But from where I was standing, little of that could be seen. All that was visible from 15th Street was a yellow mansion bedecked in 10 "Martin O'Malley" posters, the occasional flash of a camera, and the near-constant crowd on the second-story balcony overlooking Meridian Park. And if the crowd inside was excited about a would-be President Martin O'Malley, the enthusiasm, besides the occasional audible "woots" of encouragement, hadn't gone past those walls. "What's he running for?" one passerby asked me. "Isn't he Maryland?" asked another.

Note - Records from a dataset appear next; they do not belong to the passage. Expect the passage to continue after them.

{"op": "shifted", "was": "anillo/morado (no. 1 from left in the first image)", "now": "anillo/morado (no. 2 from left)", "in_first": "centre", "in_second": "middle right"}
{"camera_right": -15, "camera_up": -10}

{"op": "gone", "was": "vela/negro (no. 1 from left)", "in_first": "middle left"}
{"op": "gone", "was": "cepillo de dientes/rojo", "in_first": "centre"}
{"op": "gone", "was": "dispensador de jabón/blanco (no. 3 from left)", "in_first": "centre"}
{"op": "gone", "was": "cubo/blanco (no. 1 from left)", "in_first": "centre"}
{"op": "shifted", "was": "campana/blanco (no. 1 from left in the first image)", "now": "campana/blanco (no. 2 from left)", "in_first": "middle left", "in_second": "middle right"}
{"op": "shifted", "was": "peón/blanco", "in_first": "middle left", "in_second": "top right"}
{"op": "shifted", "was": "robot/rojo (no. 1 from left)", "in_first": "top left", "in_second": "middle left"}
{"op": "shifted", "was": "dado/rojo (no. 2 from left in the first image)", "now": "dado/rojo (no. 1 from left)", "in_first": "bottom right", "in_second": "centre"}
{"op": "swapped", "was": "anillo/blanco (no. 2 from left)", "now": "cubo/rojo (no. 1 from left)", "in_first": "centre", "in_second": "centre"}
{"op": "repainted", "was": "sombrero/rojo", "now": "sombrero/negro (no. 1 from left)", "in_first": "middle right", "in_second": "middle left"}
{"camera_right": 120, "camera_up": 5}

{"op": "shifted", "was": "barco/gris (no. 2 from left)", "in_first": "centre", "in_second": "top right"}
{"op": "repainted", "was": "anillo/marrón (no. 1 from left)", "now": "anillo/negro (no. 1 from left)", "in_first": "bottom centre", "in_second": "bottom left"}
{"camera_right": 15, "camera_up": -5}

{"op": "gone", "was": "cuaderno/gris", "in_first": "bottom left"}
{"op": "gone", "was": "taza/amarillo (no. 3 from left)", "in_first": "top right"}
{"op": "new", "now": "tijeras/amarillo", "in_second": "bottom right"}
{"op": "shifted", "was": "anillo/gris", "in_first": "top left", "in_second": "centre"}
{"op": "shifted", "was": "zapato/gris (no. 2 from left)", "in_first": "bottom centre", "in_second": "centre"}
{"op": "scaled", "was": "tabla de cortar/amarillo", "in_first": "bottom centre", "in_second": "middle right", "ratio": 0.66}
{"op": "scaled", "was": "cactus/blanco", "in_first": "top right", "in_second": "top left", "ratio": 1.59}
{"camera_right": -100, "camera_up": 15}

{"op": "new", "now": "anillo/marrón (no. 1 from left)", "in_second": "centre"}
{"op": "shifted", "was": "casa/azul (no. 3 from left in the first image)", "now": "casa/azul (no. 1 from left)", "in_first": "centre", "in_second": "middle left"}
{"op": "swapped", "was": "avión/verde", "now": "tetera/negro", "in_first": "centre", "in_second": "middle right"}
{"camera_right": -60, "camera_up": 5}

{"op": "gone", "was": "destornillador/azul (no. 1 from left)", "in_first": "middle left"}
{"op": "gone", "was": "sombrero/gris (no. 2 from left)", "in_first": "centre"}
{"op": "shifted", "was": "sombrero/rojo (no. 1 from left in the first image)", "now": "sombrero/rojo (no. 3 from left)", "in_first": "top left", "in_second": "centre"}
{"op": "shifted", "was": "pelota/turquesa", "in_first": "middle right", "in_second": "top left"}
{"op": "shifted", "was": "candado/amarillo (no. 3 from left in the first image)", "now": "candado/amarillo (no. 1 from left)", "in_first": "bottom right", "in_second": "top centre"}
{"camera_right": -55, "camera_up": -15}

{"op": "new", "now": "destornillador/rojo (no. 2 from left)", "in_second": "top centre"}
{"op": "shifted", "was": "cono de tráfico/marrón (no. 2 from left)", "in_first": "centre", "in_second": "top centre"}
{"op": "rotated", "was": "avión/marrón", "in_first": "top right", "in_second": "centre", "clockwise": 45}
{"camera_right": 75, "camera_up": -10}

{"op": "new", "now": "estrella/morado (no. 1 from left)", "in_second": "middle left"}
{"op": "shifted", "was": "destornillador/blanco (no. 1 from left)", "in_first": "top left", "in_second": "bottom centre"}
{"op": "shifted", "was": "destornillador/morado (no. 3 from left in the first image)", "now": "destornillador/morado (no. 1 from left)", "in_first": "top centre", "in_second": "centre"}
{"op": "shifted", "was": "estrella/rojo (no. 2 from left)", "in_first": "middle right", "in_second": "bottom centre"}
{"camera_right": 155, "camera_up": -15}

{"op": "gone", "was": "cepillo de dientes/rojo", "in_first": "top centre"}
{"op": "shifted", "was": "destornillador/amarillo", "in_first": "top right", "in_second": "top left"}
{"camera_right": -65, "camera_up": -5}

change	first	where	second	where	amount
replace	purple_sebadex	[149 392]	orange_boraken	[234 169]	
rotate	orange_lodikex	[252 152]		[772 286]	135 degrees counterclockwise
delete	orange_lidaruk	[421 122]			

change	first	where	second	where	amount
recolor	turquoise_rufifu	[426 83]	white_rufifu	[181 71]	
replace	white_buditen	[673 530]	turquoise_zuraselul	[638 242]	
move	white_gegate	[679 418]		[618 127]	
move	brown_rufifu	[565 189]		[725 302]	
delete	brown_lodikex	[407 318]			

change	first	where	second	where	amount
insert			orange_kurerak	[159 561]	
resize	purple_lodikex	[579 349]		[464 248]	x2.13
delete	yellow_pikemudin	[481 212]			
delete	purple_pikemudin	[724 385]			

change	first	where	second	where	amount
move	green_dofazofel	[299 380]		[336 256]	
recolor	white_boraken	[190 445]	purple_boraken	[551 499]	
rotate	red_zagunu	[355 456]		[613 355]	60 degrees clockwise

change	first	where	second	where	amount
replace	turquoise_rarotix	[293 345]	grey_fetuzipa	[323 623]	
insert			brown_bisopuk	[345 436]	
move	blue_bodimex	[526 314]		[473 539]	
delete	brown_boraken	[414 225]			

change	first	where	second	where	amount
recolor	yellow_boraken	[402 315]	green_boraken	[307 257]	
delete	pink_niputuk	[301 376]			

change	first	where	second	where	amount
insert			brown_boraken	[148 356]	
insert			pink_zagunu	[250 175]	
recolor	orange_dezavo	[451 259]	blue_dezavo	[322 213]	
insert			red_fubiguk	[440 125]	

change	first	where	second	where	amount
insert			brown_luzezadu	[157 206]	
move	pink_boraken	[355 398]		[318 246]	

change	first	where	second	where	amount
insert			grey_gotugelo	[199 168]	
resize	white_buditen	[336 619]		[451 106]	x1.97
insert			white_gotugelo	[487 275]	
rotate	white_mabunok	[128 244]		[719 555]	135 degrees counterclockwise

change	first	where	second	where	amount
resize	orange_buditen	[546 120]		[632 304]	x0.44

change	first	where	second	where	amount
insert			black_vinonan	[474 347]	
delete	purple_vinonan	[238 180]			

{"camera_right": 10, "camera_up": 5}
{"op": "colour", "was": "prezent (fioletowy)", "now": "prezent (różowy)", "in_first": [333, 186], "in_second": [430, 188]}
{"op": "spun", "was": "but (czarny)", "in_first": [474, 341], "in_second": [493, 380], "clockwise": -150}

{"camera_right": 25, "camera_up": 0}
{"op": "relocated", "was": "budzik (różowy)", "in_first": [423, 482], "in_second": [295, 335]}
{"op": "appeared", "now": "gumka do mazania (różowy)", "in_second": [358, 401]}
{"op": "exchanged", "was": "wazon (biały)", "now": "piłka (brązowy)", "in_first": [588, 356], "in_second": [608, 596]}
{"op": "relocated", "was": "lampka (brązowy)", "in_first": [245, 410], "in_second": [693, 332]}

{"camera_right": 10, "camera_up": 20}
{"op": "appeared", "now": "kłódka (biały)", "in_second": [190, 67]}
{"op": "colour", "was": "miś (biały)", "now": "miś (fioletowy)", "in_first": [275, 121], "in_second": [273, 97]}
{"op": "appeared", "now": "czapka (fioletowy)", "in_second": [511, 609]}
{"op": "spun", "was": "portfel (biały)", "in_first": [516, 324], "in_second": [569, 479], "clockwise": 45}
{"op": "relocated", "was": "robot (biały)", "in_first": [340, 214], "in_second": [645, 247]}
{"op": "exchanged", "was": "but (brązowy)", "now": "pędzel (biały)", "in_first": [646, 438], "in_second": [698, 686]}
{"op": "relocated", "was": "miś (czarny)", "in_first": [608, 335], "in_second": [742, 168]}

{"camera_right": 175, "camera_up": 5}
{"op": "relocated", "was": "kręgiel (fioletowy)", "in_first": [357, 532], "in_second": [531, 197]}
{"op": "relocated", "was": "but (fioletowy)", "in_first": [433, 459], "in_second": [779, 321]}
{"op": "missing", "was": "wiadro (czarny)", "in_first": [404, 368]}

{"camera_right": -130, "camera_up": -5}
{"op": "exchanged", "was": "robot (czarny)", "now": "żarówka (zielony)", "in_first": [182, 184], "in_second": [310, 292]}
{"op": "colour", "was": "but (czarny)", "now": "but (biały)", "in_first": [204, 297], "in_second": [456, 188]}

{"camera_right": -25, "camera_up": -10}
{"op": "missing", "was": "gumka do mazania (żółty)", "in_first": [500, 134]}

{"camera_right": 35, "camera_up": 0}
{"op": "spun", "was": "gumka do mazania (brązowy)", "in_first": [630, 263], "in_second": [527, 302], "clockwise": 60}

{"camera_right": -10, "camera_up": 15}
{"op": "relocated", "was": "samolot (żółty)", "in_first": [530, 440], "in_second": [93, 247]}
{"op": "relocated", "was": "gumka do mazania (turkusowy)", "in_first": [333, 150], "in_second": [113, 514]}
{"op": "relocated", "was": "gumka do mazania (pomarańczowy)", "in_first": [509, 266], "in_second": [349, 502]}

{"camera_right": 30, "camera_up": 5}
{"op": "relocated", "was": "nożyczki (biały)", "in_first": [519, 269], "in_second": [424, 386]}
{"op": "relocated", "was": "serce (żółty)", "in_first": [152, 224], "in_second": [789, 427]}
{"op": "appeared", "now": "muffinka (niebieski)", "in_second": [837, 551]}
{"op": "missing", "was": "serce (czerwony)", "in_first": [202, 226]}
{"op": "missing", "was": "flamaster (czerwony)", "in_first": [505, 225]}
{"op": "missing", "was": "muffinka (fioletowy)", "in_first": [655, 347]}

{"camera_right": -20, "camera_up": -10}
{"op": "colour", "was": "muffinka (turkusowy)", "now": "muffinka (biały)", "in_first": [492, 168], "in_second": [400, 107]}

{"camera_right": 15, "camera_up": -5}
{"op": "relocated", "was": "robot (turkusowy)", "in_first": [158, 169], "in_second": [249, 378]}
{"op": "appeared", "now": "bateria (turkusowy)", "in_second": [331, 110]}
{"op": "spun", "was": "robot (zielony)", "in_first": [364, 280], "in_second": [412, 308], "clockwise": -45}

If that lack of recognition, combined with a lack of interest from the press in staking out his event, strikes you as a bad sign for an aspiring presidential candidate, you're not wrong. It's made all the more striking when you consider the status of Hillary Clinton, the soon-to-be candidate O'Malley would have to beat to get the nomination. Clinton makes news with a tweet, and when she goes to speak to an association of camp counselors, reporters write about that, too.
But, a confession: I came Thursday night knowing my chances of getting in were slim. I'd asked in the weeks leading up to the event if I would be allowed to watch, and I'd been told every time that it was closed to press. So while my chances were not quite upset-over-Clinton slim, O'Malley and I on Thursday night were both on quixotic quests.